Wow!!!!!! A hgb A1C of 5 is just awesome. I am not aware (or do not remember)-what is a "normal" (non diabetic's) level? I would imagine that few are performed on the average non diabetic person. I don't remember learning about it when I did my medical training. But, I think the endorcrine specialists were very involved. I don't remember much training in specifics as a pediatrician. But undergoing some parts of my brain being removed twice has taken away much memory/learned info. But, I am lucky in that I am doing very well. No aide. No placement in a nursing home as the surgeons felt necessary. Have a nice evening and day tomorrow

Glucerna 2014-04-12 18:54:00 -0500 Report

People without diabetes typically have an A1c of 5. Prediabetes is diagnosed with an A1c of 5.7-6.4 and diabetes with an A1c 6.5 or higher. ~Lynn @Glucerna

oldskinandbones 2014-04-12 05:32:42 -0500 Report

My former endo told me they didn't like their patients to go above 6.1, so I've tried to keep that in mind. Most family doctors really don't know much about diabetes.

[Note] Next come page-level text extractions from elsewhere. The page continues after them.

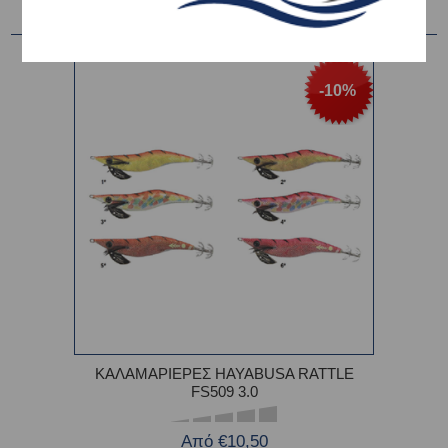
-10%
ΚΑΛΑΜΑΡΙΕΡΕΣ HAYABUSA RATTLE
FS509 3.0
Από €10,50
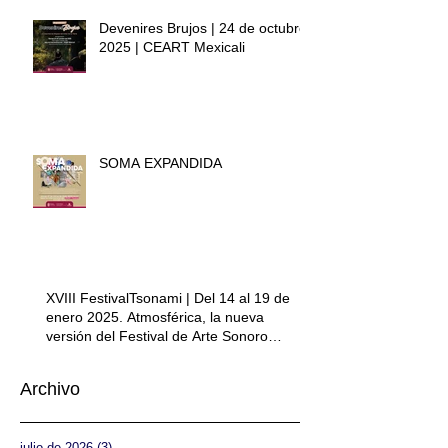
Devenires Brujos | 24 de octubre
2025 | CEART Mexicali
SOMA EXPANDIDA
XVIII FestivalTsonami | Del 14 al 19 de
enero 2025. Atmosférica, la nueva
versión del Festival de Arte Sonoro
Tsonami.
Archivo
julio de 2026
(3)
3 entradas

33suz 2014-04-11 14:54:31 -0500 Report

That is fantastic to hear especially the fact that your blood sugar more stable with exercise. Keeping my fingers crossed for you in lowering your a1c.

oldskinandbones 2014-04-12 05:35:07 -0500 Report

It does help, but don't over do! Do some, then check your blood sugar; wait 15-30 min and check again. It might continue to drop,

I used to do some jumping jacks in the bath room before seeing my endo because we lived 60 miles from his office and I didn't have time to exercise after breakfast. It worked.